General relativity and quantum mechanics are the twin foundations of modern physics, but there's a problem: they're mutually exclusive, at least according to our current understanding. A new model using loop quantum gravity might have the beginnings of a solution.
Relativity holds that reality is uniquely determined and always measurable, whereas quantum mechanics tells us that uncertainty and immeasurable values are woven into the very fabric of nature. Both of these facts have been backed up by countless experiments. So what's the solution?
Physicists are still hard at work at an answer to that question - an answer that might finally lead to the long sought after grand unified theory - but a team from Poland's University of Warsaw just might have gotten us a step closer. They have developed a new model of quantum gravity (more on that in a moment) that appears able to explain how classical space-time emerged from the quantum world, describes the full theory of general relativity, and is completely mathematically consistent.
To understand why this matters, it helps to go back to the beginnings of the universe. In general, from a purely empirical point of view, it doesn't really matter that much that relativity and quantum mechanics are incompatible - the former is used to measure extremely massive things, while the latter is used to measure extremely tiny things. The math only starts to break down when you consider things that are both extremely massive and extremely tiny. Black holes are the best example of this in the modern universe, but our entire universe was once both massive and tiny, in the first few moments after the Big Bang.

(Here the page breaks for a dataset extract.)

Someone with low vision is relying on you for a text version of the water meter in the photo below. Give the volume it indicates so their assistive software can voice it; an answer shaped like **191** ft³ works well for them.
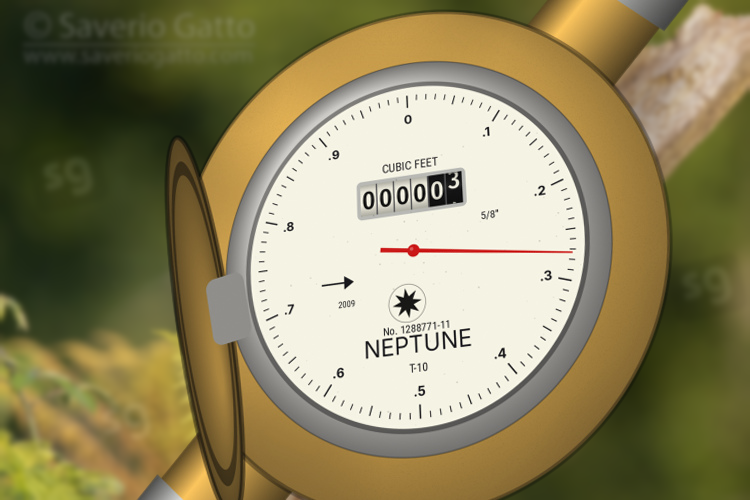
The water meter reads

That means that we're unable to construct a working mathematical model for the earliest universe. At a certain critical point of density, the relativistic effects of gravity and the quantum effects of subatomic forces start to commingle, making it impossible to calculate the universe's origins any further and giving physicists nothing but nonsensical infinities. Currently, the most sensible assumption is that these forces do somehow merge in a way we can't currently calculate and, if we were to work back far enough, take us back to the Big Bang.
But that isn't the only possibility. For instance, the theory put forward by the University of Warsaw physicists suggests their particular combination of quantum and relativistic forces - quantum gravity, so to speak - would keep matter energy density from going above a certain value. If that sets an upper limit for density, then our universe didn't explode from a singularity, as the Big Bang holds.
Rather, our universe came from another, contracting cosmos that had been collapsing in on itself. Once it reached the critical density, it exploded back out, forming our universe in a Big Bounce. That said, this idea isn't supported by the full theory because the math isn't advanced enough yet to say either way - this is just an idea put forward using a highly simplified version of the theory.
Still, one possible way to knit gravity and the quantum world together is with something called loop quantum gravity (LQG), which is what this new model uses. The basic premise of LQG is that all of space is actually weaved from tiny one-dimensional threads. The scale of these things is unimaginably tiny: a square centimeter's worth of space would contain 10^66 threads.
The Warsaw physicists used this as their starting point and then added two theories. One was a gravitational field, as gravity creates the entire geometry of space-time in general relativity. The other was a scalar field, which is essentially a useful mathematical tool in which coordinate-independent values are assigned to every point in space so that any two observers will be able to agree on the value of a given point, regardless of their own locations.
Their new model suggests that time itself emerges from the interrelation of the gravitational and scalar fields. Professor Jerzy Lewandowski explains:
"We pose the question about the shape of space at a given value of the scalar field and Einstein's quantum equations provide the answer. It is worthy of note that time is nonexistent at the beginning of the model. Nothing happens. Action and dynamics appear as the interrelation between the fields when we begin to pose questions about how one object relates to another."
This is a breakthrough. Earlier models of the evolution of the universe were based on just general relativity, and so assumed the gravitational field at different points of the universe was more or less identical. The introduction of the scalar field, however, allows gravity to be quantized and to vary from point to point, getting us closer to an understanding of quantum gravity. This is the first such model that also manages to be mathematically consistent.
Still, this is only a first, very tentative step. There's still a lot we don't know about the specific values at play here, and so this only really offers the rough skeleton of a framework. That said, this provides scientists a chance to test out ideas and theories of the earliest universe with a model that, while very basic, does manage to incorporate quantum gravity. Lewandowski explains what they want to do next, which includes trying to figure out whether the Big Bounce really is a feature of their model:
"We have developed a certain theoretical machinery. We may begin to ply it with questions and it will provide the answers. In the future, we will try to include in the model further fields of the Standard Model of elementary particles. We are curious ourselves to find out what will happen.